Un constat alarmant reliant la fonte des glaces et la propagation du virus

Le morbillivirus provoque la maladie de Carré du phoque. C’est essentiellement la version de la rougeole pour les phoques, et les chiens peuvent également la contracter. L’aire de répartition du virus semblait se limiter à l’océan Atlantique jusqu’en 2004, année où un foyer s’est déclaré parmi des loutres de mer vivant dans le nord de l’océan Pacifique, en Alaska. Cependant, la fonte des glaces a désormais propagé la maladie bien au-delà de l’Atlantique.

En effet, selon une nouvelle étude publiée dans la revue Scientific Reports, le morbillivirus a traversé l’Atlantique Nord et le Pacifique Nord en passant par l’Arctique, probablement grâce au retrait de la banquise arctique. L’étude menée par Tracey Goldstein et ses collègues de l’université de Californie s’est appuyée sur des échantillons prélevés sur des phoques, des otaries et des loutres de mer de l’Alaska entre 2001 et 2016.

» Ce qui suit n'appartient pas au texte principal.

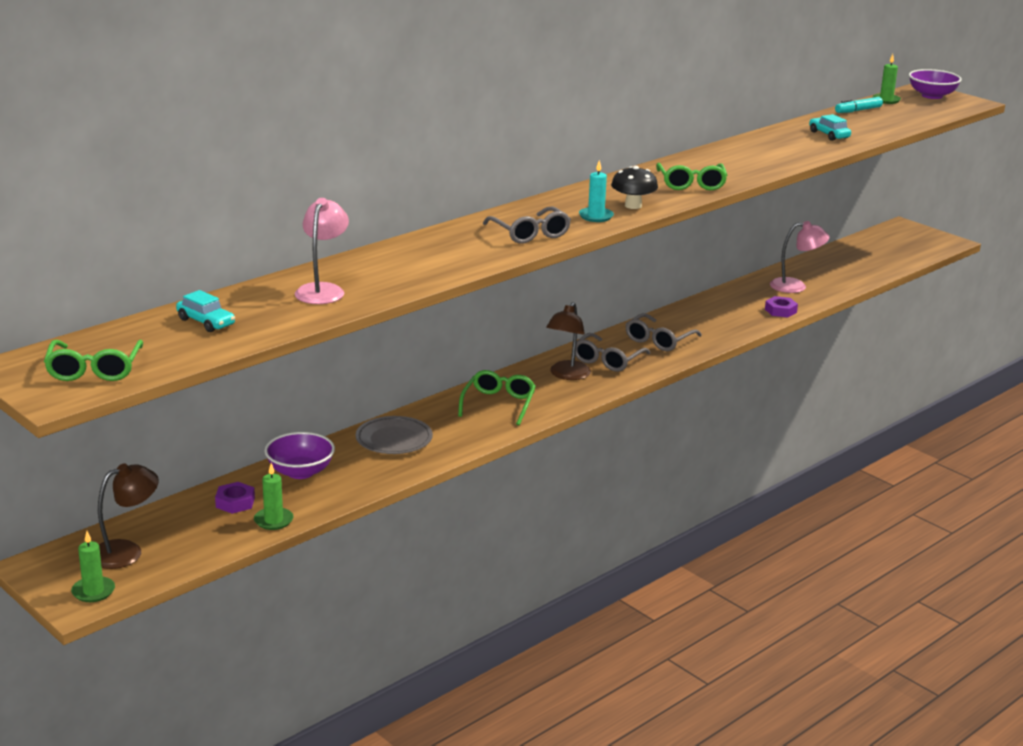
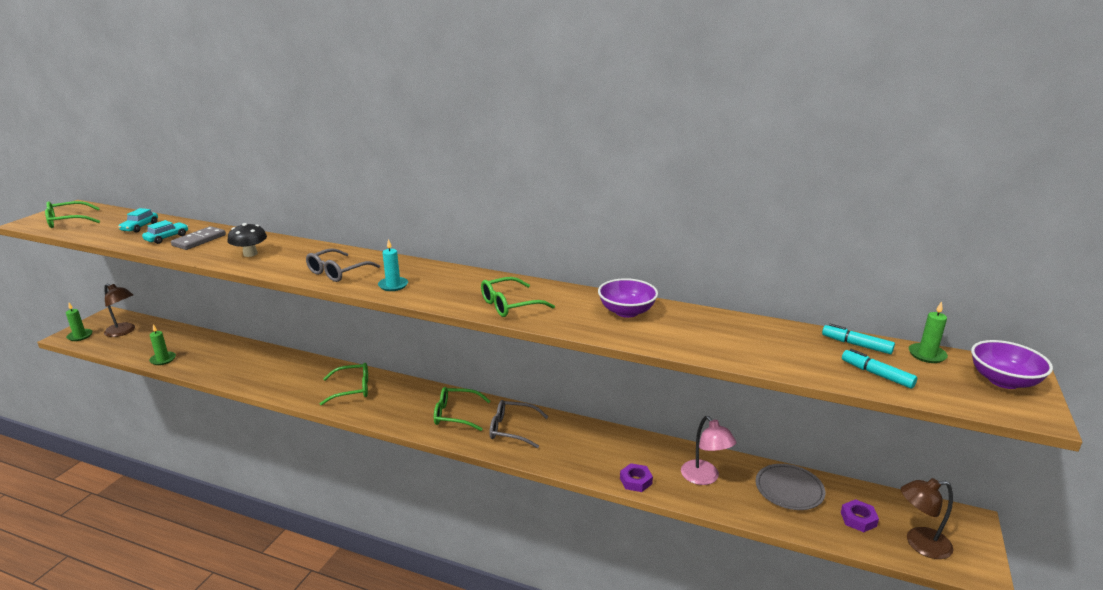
camera: 65 degrees right, 0 degrees up
purple nut [215,482,255,514] -> purple nut moved to [841,499,879,532]
purple bowl [265,432,335,479] -> purple bowl moved to [598,278,658,318]
pink lamp [295,198,349,304] -> grey domino [171,226,226,250]
grey plate [356,416,433,454] -> grey plate moved to [756,464,825,510]
brown lamp [546,302,591,380] -> brown lamp moved to [901,478,953,559]
grey glasses [575,333,650,372] -> green glasses [434,387,490,431]
black mushroom [611,166,658,209] -> black mushroom moved to [228,223,267,257]
turquoise car [809,114,851,141] -> turquoise car moved to [142,220,188,244]
none -> turquoise marker [842,349,917,389]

Un problème de plus engendré par le réchauffement climatique

Ces prélèvements ont révélé que le morbillivirus s’est largement répandu à cause de la formation de deux nouveaux canaux reliant les océans Atlantique et Pacifique entre la Russie et l’Alaska. Étant donné que le virus ne se transmet que par contact direct avec un animal infecté, la propagation n’aurait jamais dû toucher les mammifères du Pacifique.

Mais ces nouveaux canaux ont ouvert de nouvelles voies pour l’interaction entre espèces arctiques et subarctiques. Cette nouvelle étude démontre une fois de plus les effets néfastes du réchauffement climatique sur notre planète.

De plus en plus de maladies se sont développées auprès des faunes et des flores marines au cours des dernières années ; et l’on peut autant accuser le réchauffement des eaux que l’ouverture de voies interespèces entre des endroits autrefois isolés. Et étant donné l’évolution actuelle du réchauffement climatique, la situation n’est pas près de s’arranger.